Description of the task: Quote exactly, and only, the lines of the material below from the line with "MATERIALS AND METHODS" through the line with "Animals and study design".

Material for this exercise:
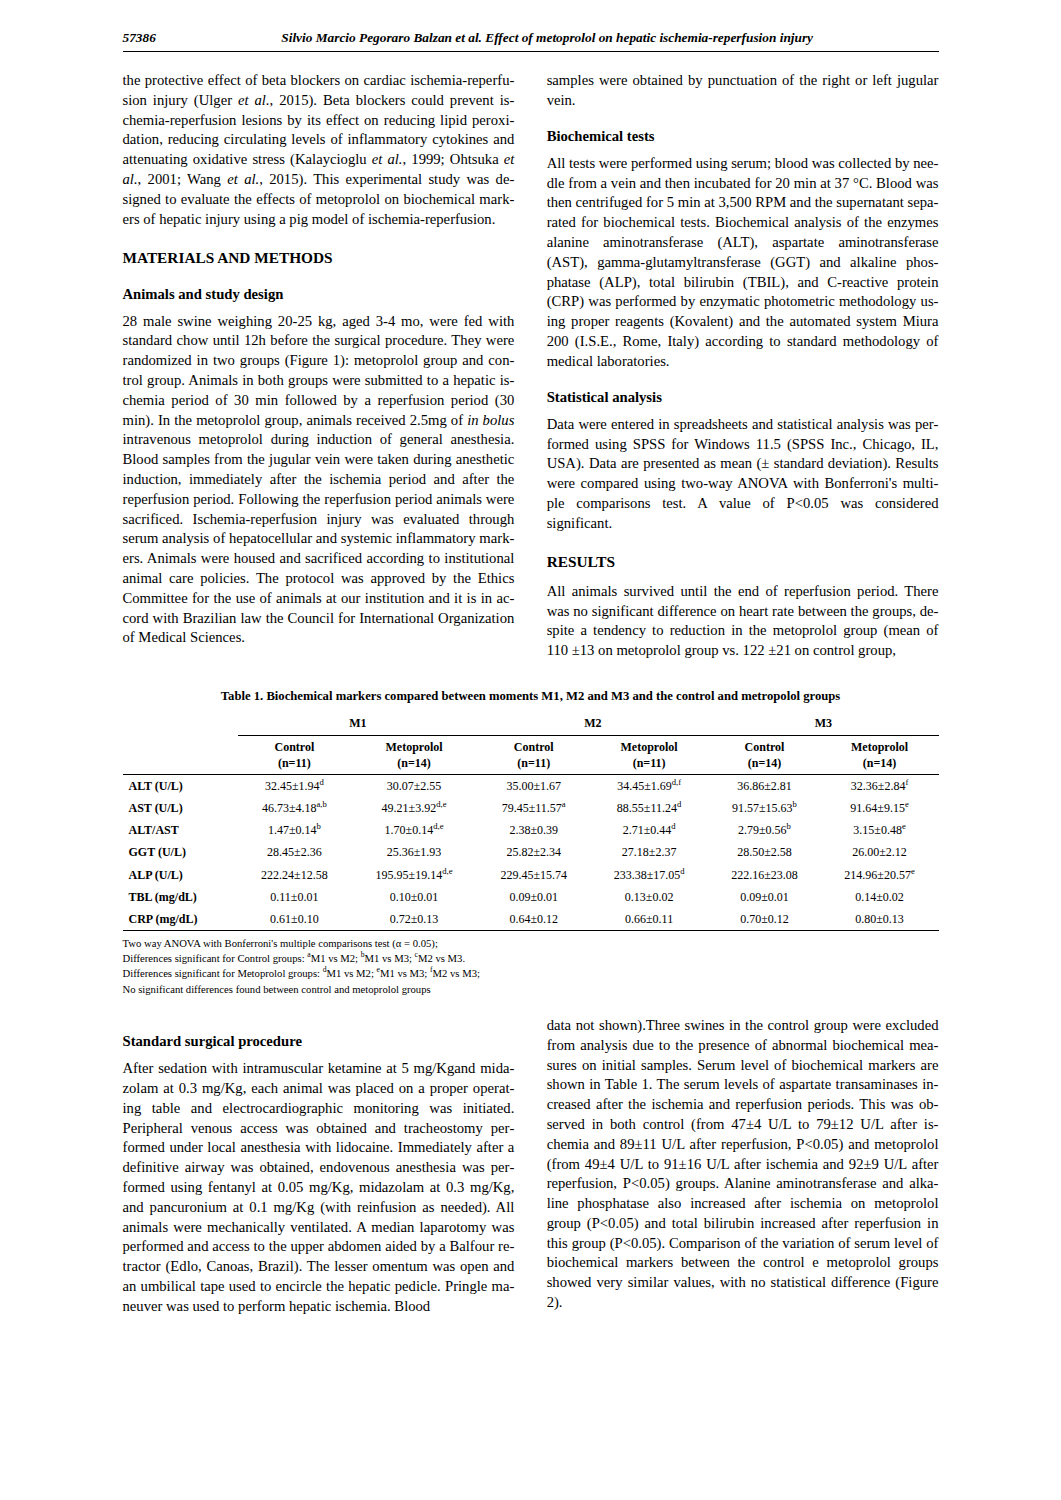57386 Silvio Marcio Pegoraro Balzan et al. Effect of metoprolol on hepatic ischemia-reperfusion injury
the protective effect of beta blockers on cardiac ischemia-reperfusion injury (Ulger et al., 2015). Beta blockers could prevent ischemia-reperfusion lesions by its effect on reducing lipid peroxidation, reducing circulating levels of inflammatory cytokines and attenuating oxidative stress (Kalaycioglu et al., 1999; Ohtsuka et al., 2001; Wang et al., 2015). This experimental study was designed to evaluate the effects of metoprolol on biochemical markers of hepatic injury using a pig model of ischemia-reperfusion.
MATERIALS AND METHODS
Animals and study design
28 male swine weighing 20-25 kg, aged 3-4 mo, were fed with standard chow until 12h before the surgical procedure. They were randomized in two groups (Figure 1): metoprolol group and control group. Animals in both groups were submitted to a hepatic ischemia period of 30 min followed by a reperfusion period (30 min). In the metoprolol group, animals received 2.5mg of in bolus intravenous metoprolol during induction of general anesthesia. Blood samples from the jugular vein were taken during anesthetic induction, immediately after the ischemia period and after the reperfusion period. Following the reperfusion period animals were sacrificed. Ischemia-reperfusion injury was evaluated through serum analysis of hepatocellular and systemic inflammatory markers. Animals were housed and sacrificed according to institutional animal care policies. The protocol was approved by the Ethics Committee for the use of animals at our institution and it is in accord with Brazilian law the Council for International Organization of Medical Sciences.
samples were obtained by punctuation of the right or left jugular vein.
Biochemical tests
All tests were performed using serum; blood was collected by needle from a vein and then incubated for 20 min at 37 °C. Blood was then centrifuged for 5 min at 3,500 RPM and the supernatant separated for biochemical tests. Biochemical analysis of the enzymes alanine aminotransferase (ALT), aspartate aminotransferase (AST), gamma-glutamyltransferase (GGT) and alkaline phosphatase (ALP), total bilirubin (TBIL), and C-reactive protein (CRP) was performed by enzymatic photometric methodology using proper reagents (Kovalent) and the automated system Miura 200 (I.S.E., Rome, Italy) according to standard methodology of medical laboratories.
Statistical analysis
Data were entered in spreadsheets and statistical analysis was performed using SPSS for Windows 11.5 (SPSS Inc., Chicago, IL, USA). Data are presented as mean (± standard deviation). Results were compared using two-way ANOVA with Bonferroni's multiple comparisons test. A value of P<0.05 was considered significant.
RESULTS
All animals survived until the end of reperfusion period. There was no significant difference on heart rate between the groups, despite a tendency to reduction in the metoprolol group (mean of 110 ±13 on metoprolol group vs. 122 ±21 on control group,
Table 1. Biochemical markers compared between moments M1, M2 and M3 and the control and metropolol groups
| | M1 | M2 | M3 |
| --- | --- | --- | --- |
| | Control (n=11) | Metoprolol (n=14) | Control (n=11) | Metoprolol (n=11) | Control (n=14) | Metoprolol (n=14) |
| ALT (U/L) | 32.45±1.94 d | 30.07±2.55 | 35.00±1.67 | 34.45±1.69 d,f | 36.86±2.81 | 32.36±2.84 f |
| AST (U/L) | 46.73±4.18 a,b | 49.21±3.92 d,e | 79.45±11.57 a | 88.55±11.24 d | 91.57±15.63 b | 91.64±9.15 e |
| ALT/AST | 1.47±0.14 b | 1.70±0.14 d,e | 2.38±0.39 | 2.71±0.44 d | 2.79±0.56 b | 3.15±0.48 e |
| GGT (U/L) | 28.45±2.36 | 25.36±1.93 | 25.82±2.34 | 27.18±2.37 | 28.50±2.58 | 26.00±2.12 |
| ALP (U/L) | 222.24±12.58 | 195.95±19.14 d,e | 229.45±15.74 | 233.38±17.05 d | 222.16±23.08 | 214.96±20.57 e |
| TBL (mg/dL) | 0.11±0.01 | 0.10±0.01 | 0.09±0.01 | 0.13±0.02 | 0.09±0.01 | 0.14±0.02 |
| CRP (mg/dL) | 0.61±0.10 | 0.72±0.13 | 0.64±0.12 | 0.66±0.11 | 0.70±0.12 | 0.80±0.13 |
Two way ANOVA with Bonferroni's multiple comparisons test (α = 0.05);
Differences significant for Control groups: aM1 vs M2; bM1 vs M3; cM2 vs M3.
Differences significant for Metoprolol groups: dM1 vs M2; eM1 vs M3; fM2 vs M3;
No significant differences found between control and metoprolol groups
Standard surgical procedure
After sedation with intramuscular ketamine at 5 mg/Kgand midazolam at 0.3 mg/Kg, each animal was placed on a proper operating table and electrocardiographic monitoring was initiated. Peripheral venous access was obtained and tracheostomy performed under local anesthesia with lidocaine. Immediately after a definitive airway was obtained, endovenous anesthesia was performed using fentanyl at 0.05 mg/Kg, midazolam at 0.3 mg/Kg, and pancuronium at 0.1 mg/Kg (with reinfusion as needed). All animals were mechanically ventilated. A median laparotomy was performed and access to the upper abdomen aided by a Balfour retractor (Edlo, Canoas, Brazil). The lesser omentum was open and an umbilical tape used to encircle the hepatic pedicle. Pringle maneuver was used to perform hepatic ischemia. Blood
data not shown).Three swines in the control group were excluded from analysis due to the presence of abnormal biochemical measures on initial samples. Serum level of biochemical markers are shown in Table 1. The serum levels of aspartate transaminases increased after the ischemia and reperfusion periods. This was observed in both control (from 47±4 U/L to 79±12 U/L after ischemia and 89±11 U/L after reperfusion, P<0.05) and metoprolol (from 49±4 U/L to 91±16 U/L after ischemia and 92±9 U/L after reperfusion, P<0.05) groups. Alanine aminotransferase and alkaline phosphatase also increased after ischemia on metoprolol group (P<0.05) and total bilirubin increased after reperfusion in this group (P<0.05). Comparison of the variation of serum level of biochemical markers between the control e metoprolol groups showed very similar values, with no statistical difference (Figure 2).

Your solution:
MATERIALS AND METHODS
Animals and study design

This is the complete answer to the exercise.